Selon les informations fournies par le commissaire des prisons, 41 appareils ont été retrouvés directement sur des détenus. Les 538 autres ont été découverts dans l’enceinte des prisons, sans être en possession directe de prisonniers.
Dans 41 cas, les autorités soupçonnent que ces téléphones ont été utilisés pour commettre des infractions criminelles. Tous les dossiers concernés ont été transmis à la police. À ce jour, une personne a été inculpée et l’affaire se trouve devant la justice. Cinq dossiers ont été classés, tandis que 35 enquêtes sont toujours en cours.

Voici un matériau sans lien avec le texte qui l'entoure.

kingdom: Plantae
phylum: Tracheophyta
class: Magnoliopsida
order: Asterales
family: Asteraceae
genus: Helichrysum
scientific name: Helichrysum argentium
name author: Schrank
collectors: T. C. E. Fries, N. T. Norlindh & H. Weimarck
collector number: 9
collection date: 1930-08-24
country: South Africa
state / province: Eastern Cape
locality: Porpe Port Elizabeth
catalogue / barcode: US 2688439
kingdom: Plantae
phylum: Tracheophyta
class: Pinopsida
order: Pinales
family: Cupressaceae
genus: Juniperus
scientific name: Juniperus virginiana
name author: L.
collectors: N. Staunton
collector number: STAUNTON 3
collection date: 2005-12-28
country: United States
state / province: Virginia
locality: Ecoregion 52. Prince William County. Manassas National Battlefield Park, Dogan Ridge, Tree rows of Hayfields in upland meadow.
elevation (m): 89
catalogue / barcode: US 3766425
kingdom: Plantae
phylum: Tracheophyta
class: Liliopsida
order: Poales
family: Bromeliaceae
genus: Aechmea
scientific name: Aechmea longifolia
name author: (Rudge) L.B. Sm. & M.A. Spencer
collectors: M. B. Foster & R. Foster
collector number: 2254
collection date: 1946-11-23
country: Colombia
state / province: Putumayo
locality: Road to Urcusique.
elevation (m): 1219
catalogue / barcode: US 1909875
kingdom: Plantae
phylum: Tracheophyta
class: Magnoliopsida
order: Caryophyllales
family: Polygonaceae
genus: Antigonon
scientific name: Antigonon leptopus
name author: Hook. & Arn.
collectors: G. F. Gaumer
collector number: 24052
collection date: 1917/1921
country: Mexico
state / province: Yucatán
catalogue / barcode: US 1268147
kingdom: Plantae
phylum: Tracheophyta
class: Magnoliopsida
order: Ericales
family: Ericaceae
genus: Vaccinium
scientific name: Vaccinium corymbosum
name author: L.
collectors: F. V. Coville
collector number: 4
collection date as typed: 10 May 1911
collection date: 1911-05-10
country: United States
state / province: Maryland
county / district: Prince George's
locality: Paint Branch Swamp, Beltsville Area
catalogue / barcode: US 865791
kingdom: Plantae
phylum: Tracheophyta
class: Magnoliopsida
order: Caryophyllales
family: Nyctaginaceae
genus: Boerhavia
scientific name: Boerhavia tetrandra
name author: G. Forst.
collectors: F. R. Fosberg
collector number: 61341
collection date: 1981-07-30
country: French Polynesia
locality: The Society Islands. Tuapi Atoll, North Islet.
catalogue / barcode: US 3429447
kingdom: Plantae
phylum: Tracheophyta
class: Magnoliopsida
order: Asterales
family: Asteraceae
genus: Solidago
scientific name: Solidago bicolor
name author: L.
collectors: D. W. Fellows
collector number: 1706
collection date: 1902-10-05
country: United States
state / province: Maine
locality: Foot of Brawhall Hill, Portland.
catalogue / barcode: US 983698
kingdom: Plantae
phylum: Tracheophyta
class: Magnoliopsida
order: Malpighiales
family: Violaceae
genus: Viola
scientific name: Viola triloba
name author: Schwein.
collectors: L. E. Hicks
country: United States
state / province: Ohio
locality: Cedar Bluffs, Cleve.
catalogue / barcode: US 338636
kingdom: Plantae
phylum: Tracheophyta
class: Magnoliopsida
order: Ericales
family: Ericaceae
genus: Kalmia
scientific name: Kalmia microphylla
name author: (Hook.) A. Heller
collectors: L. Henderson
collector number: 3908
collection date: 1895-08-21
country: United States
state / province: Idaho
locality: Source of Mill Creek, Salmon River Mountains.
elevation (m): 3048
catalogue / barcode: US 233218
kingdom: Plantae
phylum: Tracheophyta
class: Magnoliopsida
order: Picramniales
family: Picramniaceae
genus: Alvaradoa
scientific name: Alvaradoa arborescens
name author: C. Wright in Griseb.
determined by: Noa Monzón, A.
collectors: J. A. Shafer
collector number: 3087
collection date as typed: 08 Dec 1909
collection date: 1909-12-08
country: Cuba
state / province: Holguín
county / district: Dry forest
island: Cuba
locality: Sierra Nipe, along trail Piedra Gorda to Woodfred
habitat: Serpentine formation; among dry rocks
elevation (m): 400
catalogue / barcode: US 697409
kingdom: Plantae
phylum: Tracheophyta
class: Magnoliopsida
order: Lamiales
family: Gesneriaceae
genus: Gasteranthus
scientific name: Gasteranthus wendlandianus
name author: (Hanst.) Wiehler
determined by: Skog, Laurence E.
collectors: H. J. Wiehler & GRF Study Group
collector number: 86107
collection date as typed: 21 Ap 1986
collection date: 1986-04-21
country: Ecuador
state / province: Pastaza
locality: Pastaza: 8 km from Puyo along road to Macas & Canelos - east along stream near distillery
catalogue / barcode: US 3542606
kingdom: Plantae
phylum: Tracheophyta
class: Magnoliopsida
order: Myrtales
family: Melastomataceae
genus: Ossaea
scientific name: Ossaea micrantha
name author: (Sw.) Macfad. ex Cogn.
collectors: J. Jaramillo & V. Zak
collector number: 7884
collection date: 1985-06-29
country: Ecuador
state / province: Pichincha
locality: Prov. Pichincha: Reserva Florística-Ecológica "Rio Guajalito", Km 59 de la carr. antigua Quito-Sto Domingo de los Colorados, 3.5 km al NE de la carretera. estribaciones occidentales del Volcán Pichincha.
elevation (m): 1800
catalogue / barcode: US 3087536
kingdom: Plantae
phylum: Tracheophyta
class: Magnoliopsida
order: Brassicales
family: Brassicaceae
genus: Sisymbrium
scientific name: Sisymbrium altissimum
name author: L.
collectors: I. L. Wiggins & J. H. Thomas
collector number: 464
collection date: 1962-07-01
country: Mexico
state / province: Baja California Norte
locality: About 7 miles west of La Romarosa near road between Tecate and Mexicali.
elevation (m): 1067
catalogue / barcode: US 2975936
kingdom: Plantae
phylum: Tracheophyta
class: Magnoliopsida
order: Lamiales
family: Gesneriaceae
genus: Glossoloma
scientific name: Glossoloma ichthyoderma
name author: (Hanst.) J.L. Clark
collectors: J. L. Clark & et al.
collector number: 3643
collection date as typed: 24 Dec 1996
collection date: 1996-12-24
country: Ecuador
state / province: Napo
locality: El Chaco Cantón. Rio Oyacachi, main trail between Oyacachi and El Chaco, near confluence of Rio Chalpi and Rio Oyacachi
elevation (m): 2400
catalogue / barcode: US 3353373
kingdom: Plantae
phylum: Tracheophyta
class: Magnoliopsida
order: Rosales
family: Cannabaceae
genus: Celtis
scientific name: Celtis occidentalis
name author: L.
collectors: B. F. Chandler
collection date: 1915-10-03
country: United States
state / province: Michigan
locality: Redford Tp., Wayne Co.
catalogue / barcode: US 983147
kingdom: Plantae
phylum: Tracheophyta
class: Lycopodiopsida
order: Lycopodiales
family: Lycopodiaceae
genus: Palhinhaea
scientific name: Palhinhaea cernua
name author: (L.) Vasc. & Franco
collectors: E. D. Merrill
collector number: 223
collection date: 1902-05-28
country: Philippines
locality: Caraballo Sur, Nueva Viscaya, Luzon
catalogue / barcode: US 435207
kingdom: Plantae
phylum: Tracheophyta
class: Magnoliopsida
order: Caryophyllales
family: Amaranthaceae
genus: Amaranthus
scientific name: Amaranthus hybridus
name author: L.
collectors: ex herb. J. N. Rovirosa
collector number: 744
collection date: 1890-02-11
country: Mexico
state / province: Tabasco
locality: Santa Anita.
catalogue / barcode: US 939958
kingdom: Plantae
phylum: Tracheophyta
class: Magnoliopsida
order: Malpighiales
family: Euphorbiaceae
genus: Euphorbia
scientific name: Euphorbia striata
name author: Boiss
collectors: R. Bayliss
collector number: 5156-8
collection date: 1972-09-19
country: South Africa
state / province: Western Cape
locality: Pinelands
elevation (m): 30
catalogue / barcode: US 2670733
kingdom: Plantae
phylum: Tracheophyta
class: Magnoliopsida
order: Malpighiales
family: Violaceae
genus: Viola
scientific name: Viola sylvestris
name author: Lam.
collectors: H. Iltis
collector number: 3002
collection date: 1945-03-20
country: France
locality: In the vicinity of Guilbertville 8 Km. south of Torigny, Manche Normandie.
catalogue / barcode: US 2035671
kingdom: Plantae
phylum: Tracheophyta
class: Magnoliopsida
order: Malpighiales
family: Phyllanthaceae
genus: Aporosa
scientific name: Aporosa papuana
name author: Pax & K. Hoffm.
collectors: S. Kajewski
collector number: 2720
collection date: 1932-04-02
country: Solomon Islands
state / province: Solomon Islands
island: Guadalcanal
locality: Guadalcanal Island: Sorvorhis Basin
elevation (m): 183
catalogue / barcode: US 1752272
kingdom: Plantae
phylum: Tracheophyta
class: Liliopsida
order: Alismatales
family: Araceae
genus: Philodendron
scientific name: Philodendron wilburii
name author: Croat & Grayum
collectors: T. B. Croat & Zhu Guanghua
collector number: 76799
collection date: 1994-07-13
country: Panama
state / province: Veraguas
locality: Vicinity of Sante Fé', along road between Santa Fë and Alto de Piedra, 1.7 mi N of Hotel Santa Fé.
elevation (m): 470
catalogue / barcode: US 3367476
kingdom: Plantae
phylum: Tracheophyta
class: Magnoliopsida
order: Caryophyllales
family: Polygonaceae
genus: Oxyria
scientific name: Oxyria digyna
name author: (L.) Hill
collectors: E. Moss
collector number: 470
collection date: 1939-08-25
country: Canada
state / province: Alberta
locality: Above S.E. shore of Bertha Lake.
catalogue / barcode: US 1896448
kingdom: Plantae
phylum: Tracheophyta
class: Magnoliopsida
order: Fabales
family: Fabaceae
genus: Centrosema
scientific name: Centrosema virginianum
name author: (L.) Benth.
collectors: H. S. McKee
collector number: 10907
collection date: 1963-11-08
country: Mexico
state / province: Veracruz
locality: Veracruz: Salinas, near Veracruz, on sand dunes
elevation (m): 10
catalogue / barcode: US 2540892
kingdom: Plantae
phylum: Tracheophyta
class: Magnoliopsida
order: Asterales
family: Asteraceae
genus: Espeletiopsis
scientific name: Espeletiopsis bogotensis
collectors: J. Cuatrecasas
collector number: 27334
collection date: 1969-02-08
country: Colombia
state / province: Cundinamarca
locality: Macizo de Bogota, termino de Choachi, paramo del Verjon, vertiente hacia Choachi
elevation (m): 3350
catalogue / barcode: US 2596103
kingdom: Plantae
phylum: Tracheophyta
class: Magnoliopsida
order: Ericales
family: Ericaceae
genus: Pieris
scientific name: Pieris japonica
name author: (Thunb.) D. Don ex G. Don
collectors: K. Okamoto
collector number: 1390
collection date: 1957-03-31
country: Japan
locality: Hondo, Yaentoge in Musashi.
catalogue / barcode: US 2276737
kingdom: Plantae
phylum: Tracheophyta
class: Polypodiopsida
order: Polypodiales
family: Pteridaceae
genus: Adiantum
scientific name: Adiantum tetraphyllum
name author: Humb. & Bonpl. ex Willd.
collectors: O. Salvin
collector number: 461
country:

Pour empêcher l’introduction et l’utilisation illégales de téléphones en prison, l’administration pénitentiaire affirme avoir renforcé les fouilles des détenus, des officiers, des visiteurs et des véhicules. Des opérations ciblées sont également menées par la Prison Intelligence Unit et la brigade canine.
Les établissements utilisent notamment des scanners corporels et à bagages, des détecteurs de métaux et de téléphones, des brouilleurs de réseau, des caméras de surveillance ainsi que des systèmes antidrones. Ces mesures sont complétées par des patrouilles régulières et une formation continue du personnel pénitentiaire.
Le système de brouillage installé à la prison de Melrose sera prochainement modernisé. Des filets de protection sont aussi déployés afin d’empêcher la projection d’objets interdits depuis l’extérieur.
Par ailleurs, un nouveau système antidrones devrait être acquis d’ici mars 2027 pour détecter et contrer les appareils non autorisés survolant les prisons.
Enfin, 1 362 téléphones portables saisis par le Mauritius Prison Service entre 2019 et le 30 juin 2026 ont déjà été détruits.